In all the above tasks discussed, the prediction by a model happens immediately after it receives the necessary input. This type of prediction is very well suited for many applications but can be extremely slow when we want to perform a very large number of predictions in a brief time. Suppose, we want to run a K nearest neighbour algorithm on corpus having 100,000 documents. By following above approaches, given an input document, we first will have to generate embedding of the input document and then generate embeddings for each of the 100,000 documents and compare them each. This will cause a lot of time for a simple query. So, it makes sense to pre-compute appropriate embeddings, and then apply K-nearest-neighbour on them. Such types of approaches require algorithms to fine-tune models in such a way that they're capable of generating effective embeddings which could then be stored and used later.
Fine-tuning of appropriate embedding generation can be done using creating suitable similarity/scoring function, and training the model by preparing right positive and negative samples. The idea will be to train the model parameters in such a way that similar items will have higher similarity score and dissimilar items will have very low or negative similarity scores.

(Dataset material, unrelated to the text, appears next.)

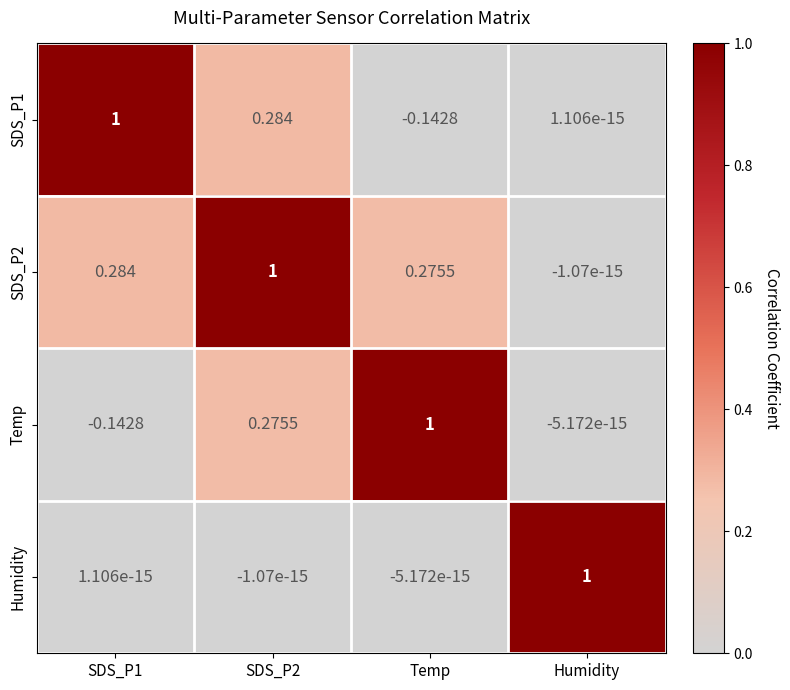

What is the difference between the highest and lowest values at SDS_P2?

1.0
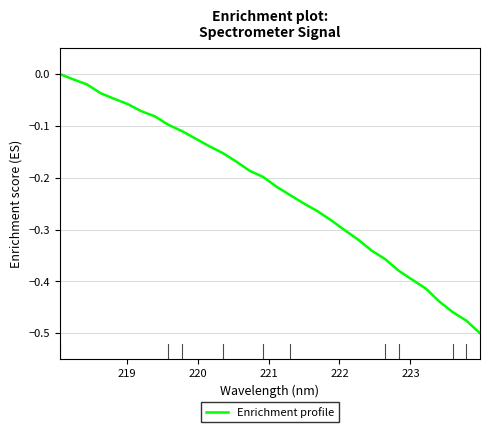

What is the difference between the maximum and minimum values?

0.5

Loss functions such as Triplet loss function, contrastive loss function and even simple cross entropy loss function could be utilized to fine-tune such model. SentenceBERT is one such example to achieve this.
Transformer models can be used to fine-tune many downstream NLP tasks, the reason for which they've become so popular. The variety of downstream tasks that could be easily trained on top of a pre-trained Language model has resulted in re-using of same transformer architecture backbone to be utilized to solve many complex problems.